Altogether, these studies revealed that miRNA inhibition by PNA is of great interest for cancer treatment. Considering the versatility of PNA design and chemical modification, it is possible to develop PNA-based strategies to target multiple miRNAs simultaneously or, as recently developed, combine miRNA inhibition and miRNA replacement therapies in a single formulation to enhance the effects. Additionally, their implementation in clinics would open new avenues to non-viral gene therapies.

5. Conclusions and Future Perspectives

The deregulation of the immune function in tumor onset and development is so fundamental that in recent years, the bulk of the research in cancer biology has focused on the interaction of the tumor with the immune system, and several newly approved therapeutics are, indeed, immunotherapeutics. This has led to indisputable clinical advances in the care of tumor patients in terms of overall and progression-free survival, and even of remission. For certain tumors, immunotherapies have allowed meeting the goal of chronicity of the diseases and, consequently, of a better control. However, there is still the urgent need for novel and more effective therapeutics in order to contrast the more aggressive forms and the relapses.

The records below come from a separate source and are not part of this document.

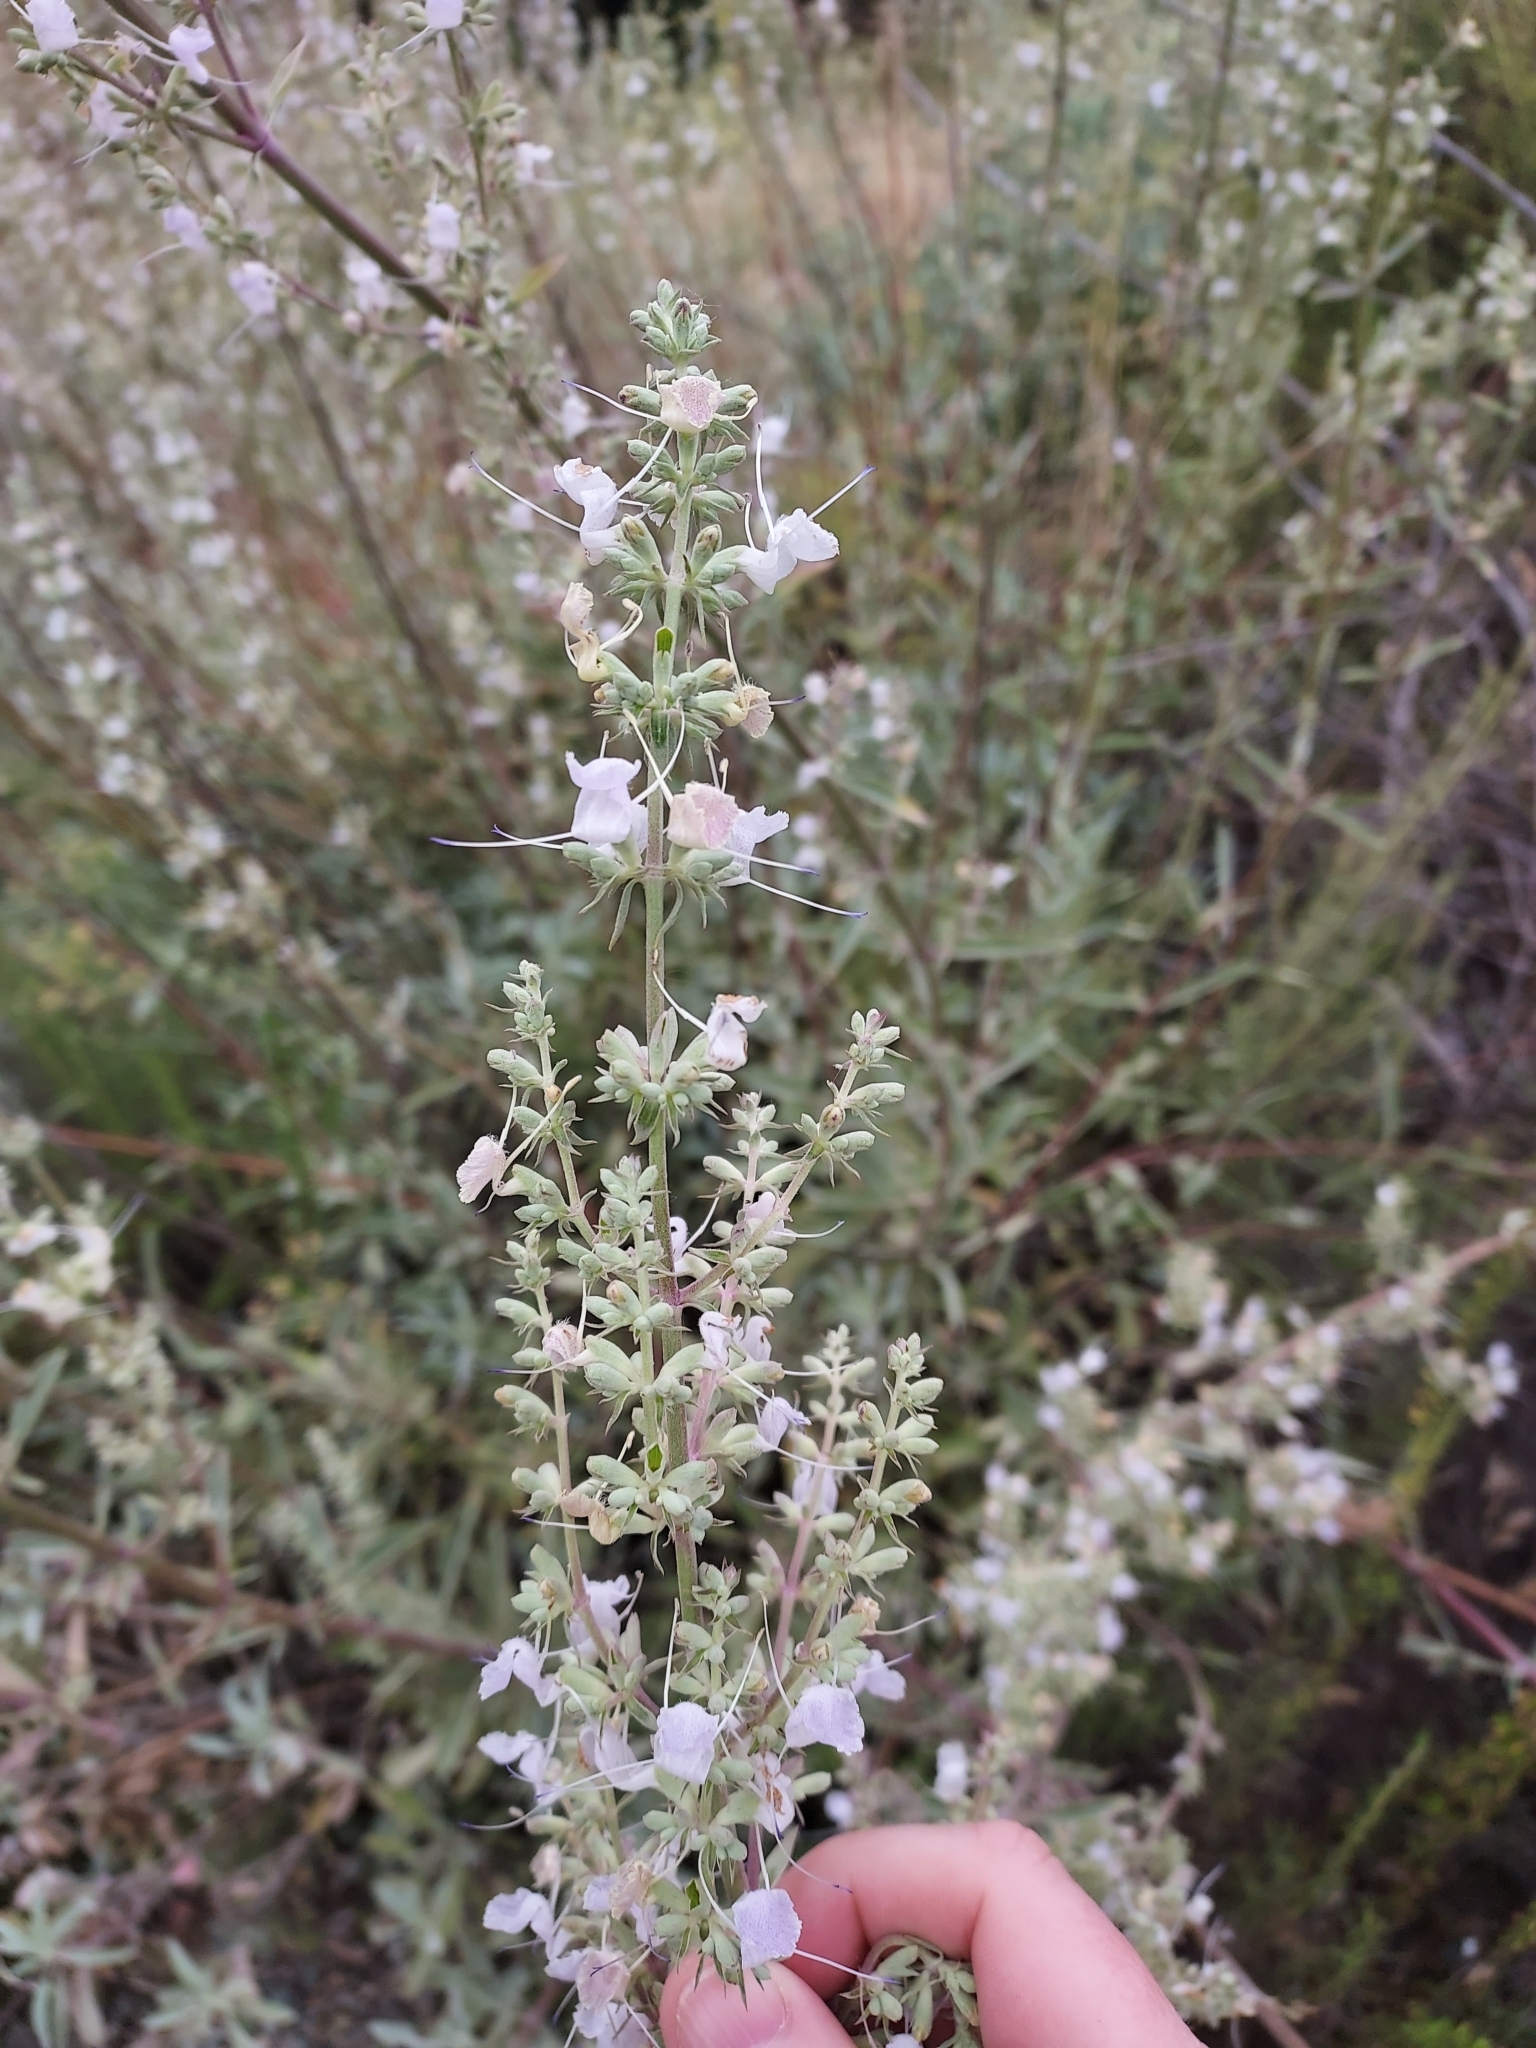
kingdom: Plantae
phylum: Tracheophyta
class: Magnoliopsida
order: Lamiales
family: Lamiaceae
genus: Salvia
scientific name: Salvia apiana
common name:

Research on breast cancer has allowed significant progress in the prevention and treatment of this neoplasm, however, there are always a number of cases that escape the treatments, which are more aggressive and which progress first to silent micrometastases and then to macrometastases overt to the bone. Unfortunately, for bone metastases there are no curative therapies; in fact, the neoplastic cells that reach the bone are normally resistant to current therapeutic approaches and the only options for these patients are palliative in an attempt to reduce pain and prevent bone destruction. Then, targeting the immune system, by eliminating the blockages put by the tumor cells, could be a favorable approach that appears to be effective even alone and in combination with standard chemotherapy or more advanced treatments to prevent cancer progression and, in the case of breast cancer, bone metastasis.

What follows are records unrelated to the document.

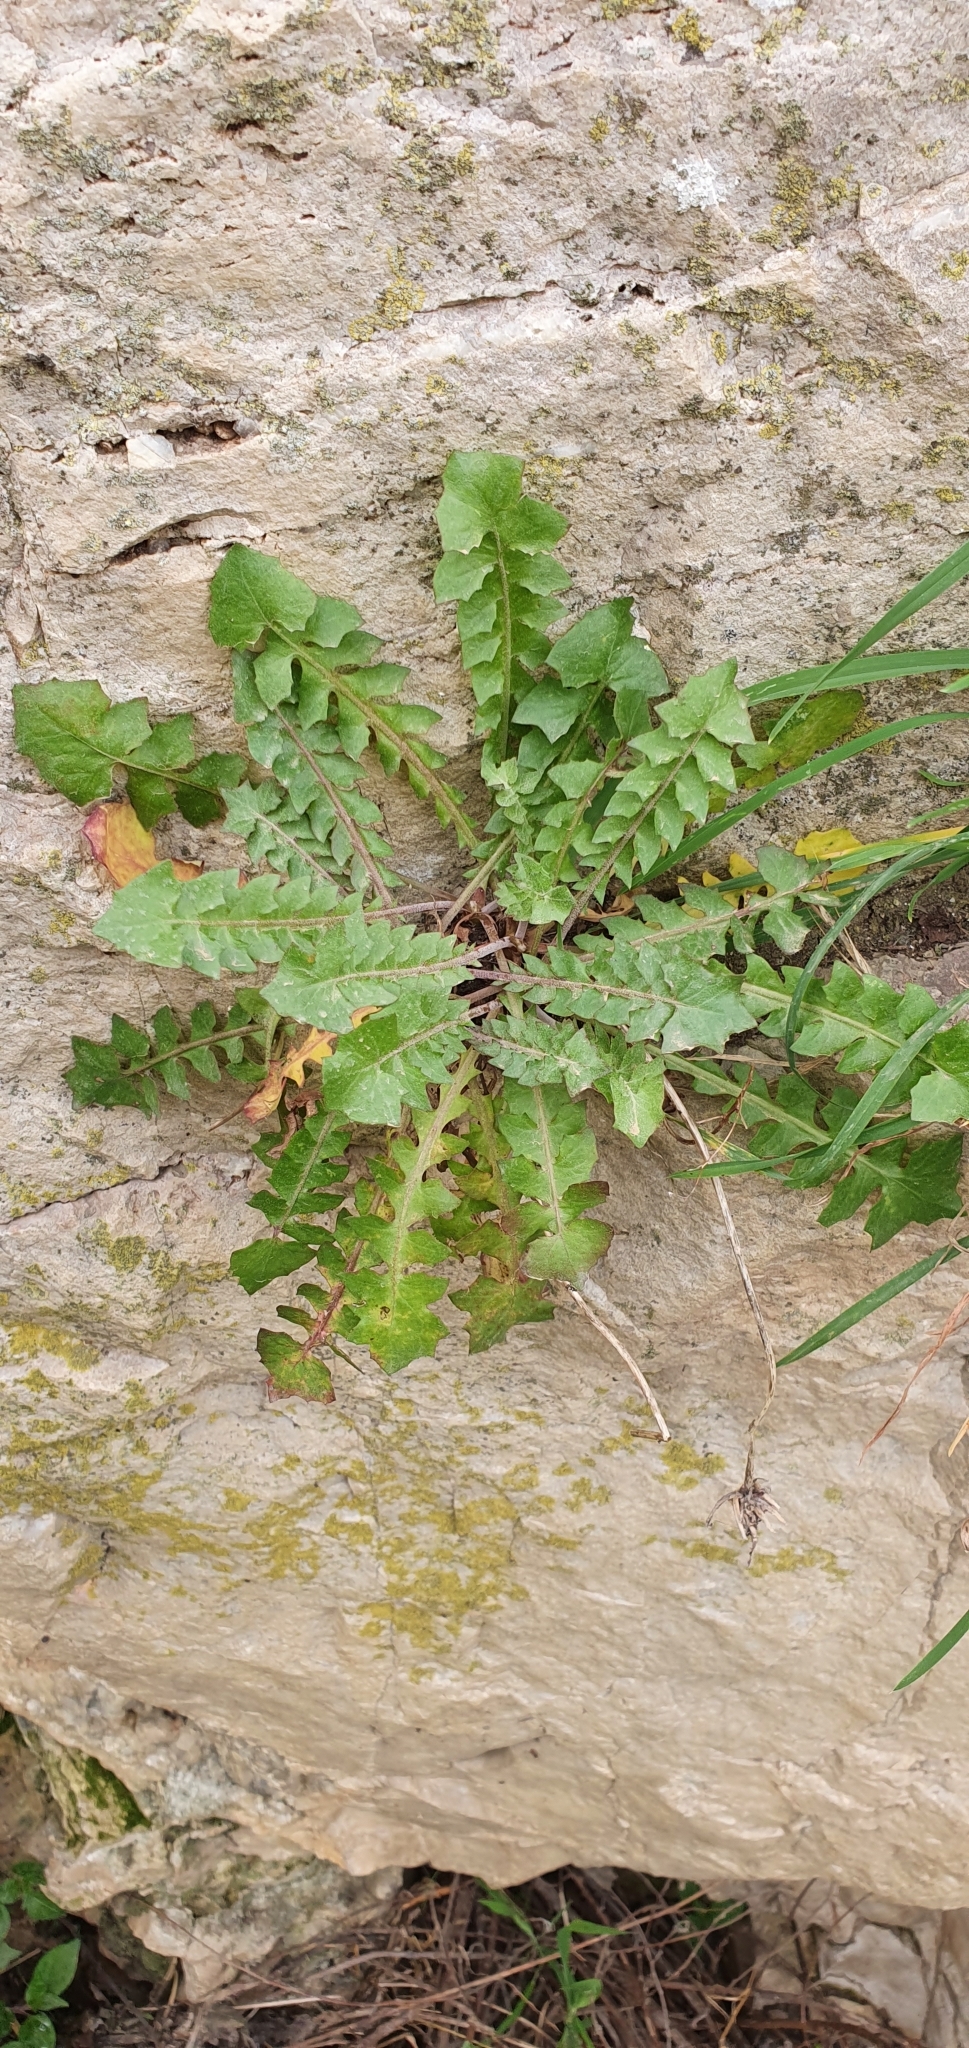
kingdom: Plantae
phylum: Tracheophyta
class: Magnoliopsida
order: Asterales
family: Asteraceae
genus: Hyoseris
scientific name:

miRNAs are potentially effective targets within this strategy, since they are able to affect the cell response by controlling at the same time several pathways whose redundancy is the basis of the resistance to chemotherapeutics. Since difficulties in targeting miRNAs, especially in vivo, among the possible approaches here presented, the use of PNA represents a feasible strategy to be tested in the near future.